The Glass-Steagall Act effectively separated commercial banking from investment banking and created the Federal Deposit Insurance Corporation, among other things. It was one of the most widely debated legislative initiatives before being signed into law by President Franklin D. Roosevelt in June 1933.
The separation of commercial and investment banking prevented securities firms and investment banks from taking deposits, and commercial Federal Reserve member banks from:
- dealing in non-governmental securities for customers,
- investing in non-investment grade securities for themselves,
- underwriting or distributing non-governmental securities,
- affiliating (or sharing employees) with companies involved in such activities.

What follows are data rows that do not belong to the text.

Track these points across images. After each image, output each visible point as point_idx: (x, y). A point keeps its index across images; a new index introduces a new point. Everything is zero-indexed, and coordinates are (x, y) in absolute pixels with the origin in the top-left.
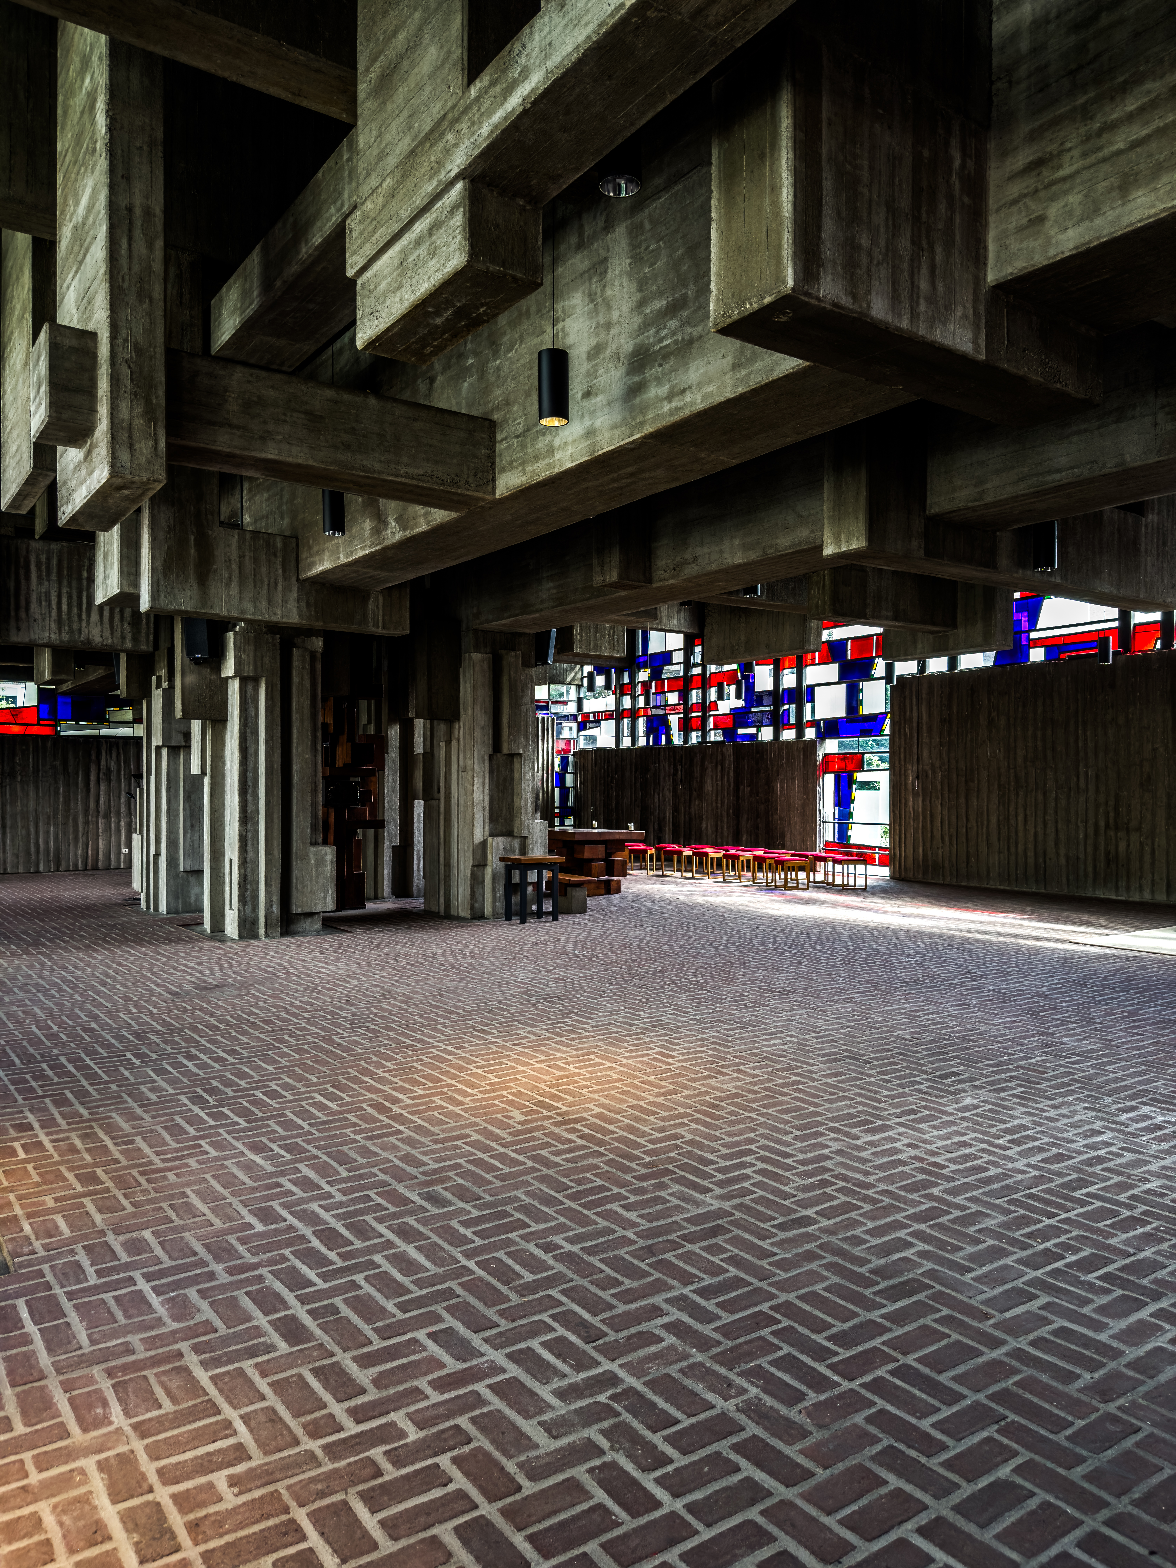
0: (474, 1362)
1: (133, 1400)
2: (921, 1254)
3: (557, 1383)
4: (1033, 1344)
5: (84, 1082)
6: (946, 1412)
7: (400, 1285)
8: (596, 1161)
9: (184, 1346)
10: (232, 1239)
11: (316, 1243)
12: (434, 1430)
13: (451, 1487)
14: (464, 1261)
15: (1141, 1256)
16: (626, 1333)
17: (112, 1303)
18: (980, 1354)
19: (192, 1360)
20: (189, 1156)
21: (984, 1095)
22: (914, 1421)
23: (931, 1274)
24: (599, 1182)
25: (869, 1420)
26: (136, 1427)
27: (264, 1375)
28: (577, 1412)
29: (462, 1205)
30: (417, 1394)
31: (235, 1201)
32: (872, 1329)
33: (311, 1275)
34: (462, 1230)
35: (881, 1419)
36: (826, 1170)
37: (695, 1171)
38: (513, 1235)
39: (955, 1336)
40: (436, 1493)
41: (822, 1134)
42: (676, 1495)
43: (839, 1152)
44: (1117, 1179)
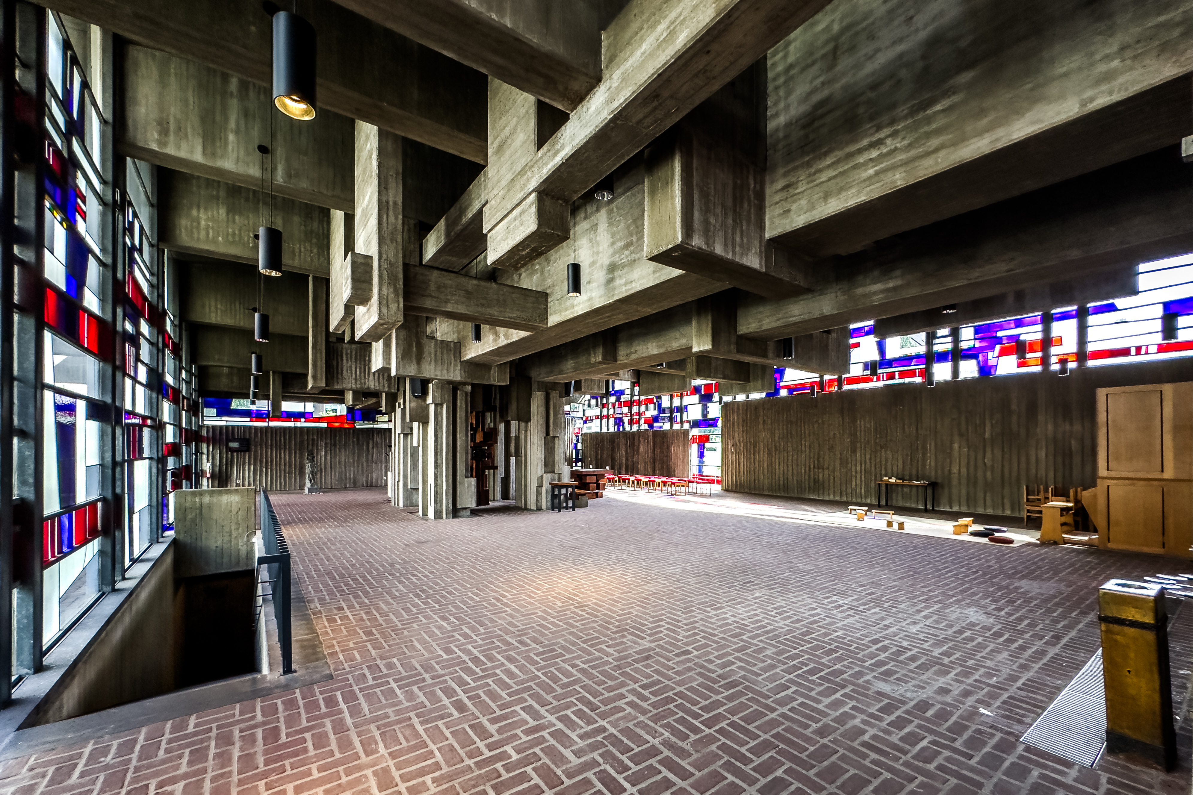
0: (541, 722)
1: (389, 741)
2: (740, 668)
3: (579, 731)
4: (789, 710)
5: (367, 587)
6: (752, 744)
7: (508, 684)
8: (594, 625)
9: (412, 714)
10: (432, 662)
11: (470, 664)
12: (524, 754)
13: (532, 782)
14: (536, 673)
15: (835, 667)
16: (609, 707)
17: (379, 693)
18: (767, 715)
19: (415, 721)
20: (414, 622)
21: (764, 591)
22: (738, 748)
23: (744, 677)
24: (596, 635)
25: (718, 748)
26: (390, 754)
27: (448, 728)
28: (589, 745)
29: (535, 645)
30: (516, 737)
31: (434, 644)
32: (718, 704)
33: (468, 679)
34: (535, 658)
35: (723, 747)
36: (696, 628)
37: (638, 629)
38: (558, 660)
39: (755, 707)
40: (526, 785)
41: (694, 611)
42: (633, 785)
43: (702, 619)
44: (824, 631)
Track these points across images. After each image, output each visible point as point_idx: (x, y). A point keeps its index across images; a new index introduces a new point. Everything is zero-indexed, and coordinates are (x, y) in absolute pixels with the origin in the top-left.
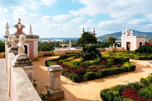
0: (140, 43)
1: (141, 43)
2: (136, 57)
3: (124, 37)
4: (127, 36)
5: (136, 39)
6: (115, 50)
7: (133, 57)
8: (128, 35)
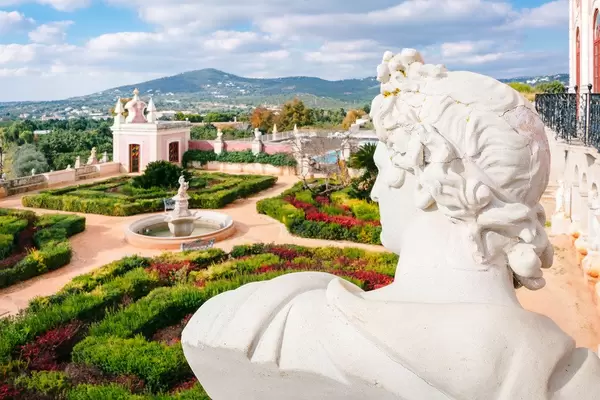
0: (170, 145)
1: (174, 147)
2: (118, 209)
3: (123, 125)
4: (134, 122)
5: (155, 134)
6: (84, 178)
7: (109, 208)
8: (136, 117)
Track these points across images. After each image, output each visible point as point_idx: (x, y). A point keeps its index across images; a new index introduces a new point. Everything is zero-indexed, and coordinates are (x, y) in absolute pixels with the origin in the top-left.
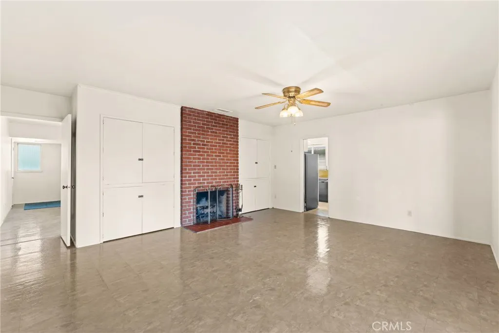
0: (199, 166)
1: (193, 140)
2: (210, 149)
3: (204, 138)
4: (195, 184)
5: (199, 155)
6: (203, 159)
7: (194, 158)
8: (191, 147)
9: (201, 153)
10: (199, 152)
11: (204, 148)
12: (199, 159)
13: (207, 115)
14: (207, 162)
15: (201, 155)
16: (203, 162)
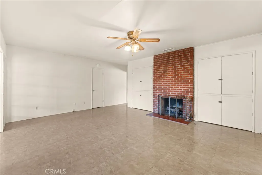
0: (161, 84)
1: (158, 71)
2: (168, 74)
3: (164, 68)
4: (159, 93)
5: (161, 78)
6: (164, 80)
7: (159, 80)
8: (157, 75)
9: (162, 77)
10: (162, 76)
11: (164, 74)
12: (162, 80)
13: (166, 55)
14: (166, 81)
15: (162, 78)
16: (164, 82)
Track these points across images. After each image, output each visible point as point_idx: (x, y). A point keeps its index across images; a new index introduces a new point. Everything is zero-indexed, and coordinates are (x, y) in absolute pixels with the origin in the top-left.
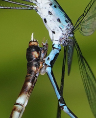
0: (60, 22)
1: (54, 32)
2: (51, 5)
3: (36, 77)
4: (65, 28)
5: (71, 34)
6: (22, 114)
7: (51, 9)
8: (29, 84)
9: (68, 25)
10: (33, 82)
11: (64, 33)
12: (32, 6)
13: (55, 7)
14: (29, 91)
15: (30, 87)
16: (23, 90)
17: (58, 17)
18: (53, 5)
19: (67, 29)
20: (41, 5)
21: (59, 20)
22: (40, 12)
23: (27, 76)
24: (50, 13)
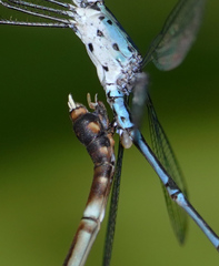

Starting in the 1980s, Congress debated various bills to repeal Glass–Steagall’s affiliation provisions (Sections 20 and 32). Some believe that major U.S. financial sector firms established a favorable view of deregulation in American political circles, and in using its political influence in Congress to overturn key provisions of Glass-Steagall and to dismantle other major provisions of statutes and regulations that govern financial firms and the risks they may take. In 1999 Congress passed the Gramm–Leach–Bliley Act, also known as the Financial Services Modernization Act of 1999, to repeal them. Eight days later, President Bill Clinton signed it into law.
Thus, we have banks that don’t want to do traditional banking services, because there is not enough money in it. Loans are more difficult to secure for smaller businesses.
Also the banking world got careless, due to lessen regulation and the elimination of Sections 20 and 32 of Glass Steagall leading to the financial crisis of 2007 – 2008.